I mean, don’t get me wrong, this book is gorgeous on every level. The prose of this book is excellent without being overtly pretentious. (I swear it flows across the page like music – it’s like John Green except less forced and never tiring.) I feel like I’ve explained this, but the character work outshines at least 99% of literature – Aristotle’s character development is amazing?? Incredible?? Changed me as a person?? Also, I could go on and on for this point, but the main characters have such a beautiful slow-build relationship – I could go on and on about how perfect Ari and Dante are together, and how sweet their interactions are. I also generally think this was one of the first books that taught me about narrative weight and narrative critique – there is homophobia deeply buried in this book, beneath the surface and on the page, but Alire Saenz is careful to acknowledge and understand it. It’s an exploration I doubt I’ll ever forget.

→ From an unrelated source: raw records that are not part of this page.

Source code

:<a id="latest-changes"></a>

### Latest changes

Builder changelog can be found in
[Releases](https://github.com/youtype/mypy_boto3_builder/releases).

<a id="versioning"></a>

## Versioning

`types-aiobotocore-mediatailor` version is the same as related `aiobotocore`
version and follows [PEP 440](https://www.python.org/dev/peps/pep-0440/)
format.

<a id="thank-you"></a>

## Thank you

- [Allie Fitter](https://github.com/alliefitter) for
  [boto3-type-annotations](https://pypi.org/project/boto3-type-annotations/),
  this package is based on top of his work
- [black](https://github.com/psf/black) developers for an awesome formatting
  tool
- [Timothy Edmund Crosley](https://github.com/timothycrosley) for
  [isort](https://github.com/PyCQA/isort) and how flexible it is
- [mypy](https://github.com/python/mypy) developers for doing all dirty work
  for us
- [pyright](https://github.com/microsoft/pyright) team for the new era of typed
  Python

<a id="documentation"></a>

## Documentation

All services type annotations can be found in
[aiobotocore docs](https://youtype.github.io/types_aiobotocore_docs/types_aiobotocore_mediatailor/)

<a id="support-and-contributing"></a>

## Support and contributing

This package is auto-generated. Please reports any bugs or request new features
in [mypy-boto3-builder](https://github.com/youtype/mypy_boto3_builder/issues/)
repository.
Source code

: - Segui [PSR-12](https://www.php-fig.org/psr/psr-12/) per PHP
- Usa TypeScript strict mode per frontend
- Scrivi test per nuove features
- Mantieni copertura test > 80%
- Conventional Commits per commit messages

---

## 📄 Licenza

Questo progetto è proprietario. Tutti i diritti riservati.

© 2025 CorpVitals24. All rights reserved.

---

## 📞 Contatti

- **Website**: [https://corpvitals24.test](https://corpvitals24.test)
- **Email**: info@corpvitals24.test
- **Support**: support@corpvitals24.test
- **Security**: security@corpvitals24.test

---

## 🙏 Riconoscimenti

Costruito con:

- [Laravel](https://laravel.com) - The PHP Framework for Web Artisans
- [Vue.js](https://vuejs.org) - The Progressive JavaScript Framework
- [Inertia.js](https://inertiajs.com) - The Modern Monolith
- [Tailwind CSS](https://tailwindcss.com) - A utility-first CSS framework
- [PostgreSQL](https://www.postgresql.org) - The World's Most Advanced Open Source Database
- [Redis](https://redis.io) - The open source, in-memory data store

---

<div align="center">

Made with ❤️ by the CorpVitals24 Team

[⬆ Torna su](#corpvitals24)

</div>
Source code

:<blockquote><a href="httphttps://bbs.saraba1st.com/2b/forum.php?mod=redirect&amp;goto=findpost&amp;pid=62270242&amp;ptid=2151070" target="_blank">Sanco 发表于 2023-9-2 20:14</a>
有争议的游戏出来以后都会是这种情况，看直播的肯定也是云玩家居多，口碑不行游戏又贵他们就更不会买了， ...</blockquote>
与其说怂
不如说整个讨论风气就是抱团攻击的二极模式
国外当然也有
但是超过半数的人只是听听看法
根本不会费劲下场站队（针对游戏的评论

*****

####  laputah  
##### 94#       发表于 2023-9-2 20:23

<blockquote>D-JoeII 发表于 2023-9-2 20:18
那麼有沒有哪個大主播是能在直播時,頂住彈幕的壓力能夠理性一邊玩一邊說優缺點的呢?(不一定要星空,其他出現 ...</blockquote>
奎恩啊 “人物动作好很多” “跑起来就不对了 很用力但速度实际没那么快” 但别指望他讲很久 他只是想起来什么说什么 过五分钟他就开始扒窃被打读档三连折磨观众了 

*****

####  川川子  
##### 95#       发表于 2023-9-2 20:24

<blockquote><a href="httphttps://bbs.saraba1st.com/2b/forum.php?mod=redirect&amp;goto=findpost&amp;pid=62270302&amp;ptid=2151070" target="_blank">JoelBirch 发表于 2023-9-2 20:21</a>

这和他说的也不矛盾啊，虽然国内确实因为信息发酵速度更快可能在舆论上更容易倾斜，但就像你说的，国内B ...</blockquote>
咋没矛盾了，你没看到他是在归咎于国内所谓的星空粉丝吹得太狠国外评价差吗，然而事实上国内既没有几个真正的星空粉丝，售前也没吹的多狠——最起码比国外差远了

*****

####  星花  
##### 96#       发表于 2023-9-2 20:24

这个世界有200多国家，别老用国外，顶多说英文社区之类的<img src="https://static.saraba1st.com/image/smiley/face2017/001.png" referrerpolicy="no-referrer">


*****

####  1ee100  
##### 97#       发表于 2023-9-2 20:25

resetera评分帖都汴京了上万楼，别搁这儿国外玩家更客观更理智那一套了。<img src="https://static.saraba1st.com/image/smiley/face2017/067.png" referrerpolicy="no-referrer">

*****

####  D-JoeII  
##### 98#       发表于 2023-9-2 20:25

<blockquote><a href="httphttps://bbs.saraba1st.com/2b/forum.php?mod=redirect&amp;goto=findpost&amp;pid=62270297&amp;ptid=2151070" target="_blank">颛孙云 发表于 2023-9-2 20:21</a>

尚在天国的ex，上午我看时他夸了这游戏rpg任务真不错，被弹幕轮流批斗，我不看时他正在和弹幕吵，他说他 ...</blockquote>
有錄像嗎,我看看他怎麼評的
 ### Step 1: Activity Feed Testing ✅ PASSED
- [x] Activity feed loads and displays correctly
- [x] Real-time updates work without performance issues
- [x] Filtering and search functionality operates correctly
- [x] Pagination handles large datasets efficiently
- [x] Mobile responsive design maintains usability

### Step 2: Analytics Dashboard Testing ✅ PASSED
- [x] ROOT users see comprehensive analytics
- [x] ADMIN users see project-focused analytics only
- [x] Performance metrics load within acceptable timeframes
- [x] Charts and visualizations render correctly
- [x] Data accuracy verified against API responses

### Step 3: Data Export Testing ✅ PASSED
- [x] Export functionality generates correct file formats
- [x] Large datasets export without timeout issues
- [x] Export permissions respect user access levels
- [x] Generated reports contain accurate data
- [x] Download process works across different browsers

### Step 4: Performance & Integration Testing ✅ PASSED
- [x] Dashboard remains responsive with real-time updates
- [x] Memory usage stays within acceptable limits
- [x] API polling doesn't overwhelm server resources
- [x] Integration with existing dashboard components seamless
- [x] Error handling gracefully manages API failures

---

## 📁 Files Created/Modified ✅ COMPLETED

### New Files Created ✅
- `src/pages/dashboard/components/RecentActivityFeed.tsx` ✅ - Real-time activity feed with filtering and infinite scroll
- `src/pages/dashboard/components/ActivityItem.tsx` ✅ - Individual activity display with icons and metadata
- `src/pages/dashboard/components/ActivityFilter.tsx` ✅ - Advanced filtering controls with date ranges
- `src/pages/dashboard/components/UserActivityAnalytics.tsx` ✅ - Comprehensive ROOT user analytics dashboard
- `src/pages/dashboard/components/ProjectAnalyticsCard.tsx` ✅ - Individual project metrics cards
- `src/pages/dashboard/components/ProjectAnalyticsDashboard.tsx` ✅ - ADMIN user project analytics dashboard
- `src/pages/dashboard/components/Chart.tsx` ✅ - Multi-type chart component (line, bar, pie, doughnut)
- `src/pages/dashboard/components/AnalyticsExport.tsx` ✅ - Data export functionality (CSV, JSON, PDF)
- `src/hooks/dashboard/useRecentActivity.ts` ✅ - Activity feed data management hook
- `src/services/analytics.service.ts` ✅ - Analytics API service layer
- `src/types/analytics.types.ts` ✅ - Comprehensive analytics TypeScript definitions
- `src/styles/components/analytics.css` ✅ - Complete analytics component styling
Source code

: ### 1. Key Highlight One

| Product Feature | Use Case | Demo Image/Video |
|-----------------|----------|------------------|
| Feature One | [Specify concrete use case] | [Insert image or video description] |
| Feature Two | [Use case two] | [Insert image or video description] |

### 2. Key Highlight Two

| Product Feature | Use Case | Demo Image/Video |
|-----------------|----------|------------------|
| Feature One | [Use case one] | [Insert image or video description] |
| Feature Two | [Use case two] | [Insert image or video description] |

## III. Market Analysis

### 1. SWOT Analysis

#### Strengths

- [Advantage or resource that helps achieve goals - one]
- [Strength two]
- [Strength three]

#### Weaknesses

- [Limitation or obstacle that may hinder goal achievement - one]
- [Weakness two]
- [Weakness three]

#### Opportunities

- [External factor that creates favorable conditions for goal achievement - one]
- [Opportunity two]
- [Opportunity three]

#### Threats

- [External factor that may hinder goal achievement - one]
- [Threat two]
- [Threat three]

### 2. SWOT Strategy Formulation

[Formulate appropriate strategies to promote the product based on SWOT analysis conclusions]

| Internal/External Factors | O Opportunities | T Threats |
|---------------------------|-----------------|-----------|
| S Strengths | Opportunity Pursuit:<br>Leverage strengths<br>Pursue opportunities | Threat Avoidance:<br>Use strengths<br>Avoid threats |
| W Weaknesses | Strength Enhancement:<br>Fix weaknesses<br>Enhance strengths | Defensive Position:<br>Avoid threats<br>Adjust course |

I think it’s, above all, that this is a book meant for us. It’s a book meant for our specific experiences, it is a book meant to be an exploration of us, not for anyone else. This is a deeply important book, for me, on a personal level. And I think it will be for many other readers.
**I want to note here that Alire Saenz’s behavior towards reviewers has not been ideal; sending emails to reviewers because you disagree is genuinely never okay, and though I believe there was a public apology for this (that I can no longer find) it’s something to be aware of when reading and reviewing his work. Stay safe, y’all.
TW: violent homophobia and transphobia, discussions of hate crimes.